A commonly used approach to identifying the limiting reagent involves comparing the amount of product expected for the complete reaction of each reactant. Each reactant amount is used to separately calculate the amount of product that would be formed per the reaction’s stoichiometry. The reactant yielding the lesser amount of product is the limiting reactant. For the example in the previous paragraph, complete reaction of the hydrogen would yield:
$$mol\,HCl\,produced\,=\,3\,mol\,H_2\,×\frac{2\,mol\,HCl}{1\,mol\,H_2}=\,6\,mol\,HCl$$Complete reaction of the provided chlorine would produce
$$mol\,HCl\,produced\,=\,2\,mol\,H_2\,×\frac{2\,mol\,HCl}{1\,mol\,H_2}=\,4\,mol\,HCl$$
The chlorine will be completely consumed once 4 moles of HCl have been produced. Since enough hydrogen was provided to yield 6 moles of HCl, there will be unreacted hydrogen remaining once this reaction is complete. Chlorine, therefore, is the limiting reactant and hydrogen is the excess reactant.

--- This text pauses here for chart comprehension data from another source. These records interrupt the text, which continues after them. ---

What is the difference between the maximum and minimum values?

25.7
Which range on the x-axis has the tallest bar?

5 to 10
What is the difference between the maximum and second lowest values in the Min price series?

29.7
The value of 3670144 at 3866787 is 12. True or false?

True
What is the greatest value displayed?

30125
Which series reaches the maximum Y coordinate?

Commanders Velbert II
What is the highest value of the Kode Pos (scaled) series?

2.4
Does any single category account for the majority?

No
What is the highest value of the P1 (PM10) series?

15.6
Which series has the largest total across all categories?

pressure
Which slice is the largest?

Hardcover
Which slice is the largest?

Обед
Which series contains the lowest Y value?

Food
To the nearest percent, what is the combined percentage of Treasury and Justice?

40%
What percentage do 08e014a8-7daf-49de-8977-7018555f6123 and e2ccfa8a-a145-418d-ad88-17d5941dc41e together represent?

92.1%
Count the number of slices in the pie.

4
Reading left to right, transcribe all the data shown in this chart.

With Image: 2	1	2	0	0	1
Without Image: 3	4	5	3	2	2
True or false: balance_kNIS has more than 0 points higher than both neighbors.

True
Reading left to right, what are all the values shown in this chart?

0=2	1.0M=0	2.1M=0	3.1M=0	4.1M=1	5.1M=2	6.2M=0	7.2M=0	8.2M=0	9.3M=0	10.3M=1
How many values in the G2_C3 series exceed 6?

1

View this interactive simulation illustrating the concepts of limiting and excess reactants.
Identifying the Limiting Reactant
Silicon nitride is a very hard, high-temperature-resistant ceramic used as a component of turbine blades in jet engines. It is prepared according to the following equation: $$ 3\, Si\,(s) \:+ \: 2\,N_2 \,(g)\: \rightarrow \: Si_3 N_4 \,(s)$$ Which is the limiting reactant when 2.00 g of Si and 1.50 g of N2 react?
Solution:
Compute the provided molar amounts of reactants, and then compare these amounts to the balanced equation to identify the limiting reactant. $$mol\,Si\,=\,2.00\,\require{enclose}\enclose{horizontalstrike}{g\,Si}\,\times \frac{1\,mol\,Si}{28.09\,\enclose{horizontalstrike}{g\,Si}}=\,0.0712\,mol\,Si$$ $$mol\,N_2\,=\,1.50\,\require{enclose}\enclose{horizontalstrike}{g\,N_2}\,\times \frac{1\,mol\,N_2}{28.02\,\enclose{horizontalstrike}{g\,N_2}}=\,0.0535\,mol\,N_2$$ The provided Si:N2 molar ratio is: $$\frac{0.0712\,mol\,Si}{0.0535\,mol\,N_2}=\frac{1.33\,mol\,Si}{1\,mol\,N_2}$$
The stoichiometric Si:N2 ratio is:$$\frac{3\,mol\,Si}{2\,mol\,N_2}=\frac{1.5\,mol\,Si}{1\,mol\,N_2}$$ Comparing these ratios shows that Si is provided in a less-than-stoichiometric amount, and so is the limiting reactant.
Alternatively, compute the amount of product expected for complete reaction of each of the provided reactants. The 0.0712 moles of silicon would yield $$mol\,Si_3N_4\,produced\,=\,0.0712\,mol\,Si\,×\frac{1\,mol\,Si_3N_4}{3\,mol\,Si}=\,0.0237\,mol\,Si_3N_4$$ while the 0.0535 moles of nitrogen would produce $$mol\,Si_3N_4\,produced\,=\,0.0535\,mol\,Si\,×\frac{1\,mol\,Si_3N_4}{2\,mol\,N_2}=\,0.0268\,mol\,Si_3N_4$$ Since silicon yields the lesser amount of product, it is the limiting reactant.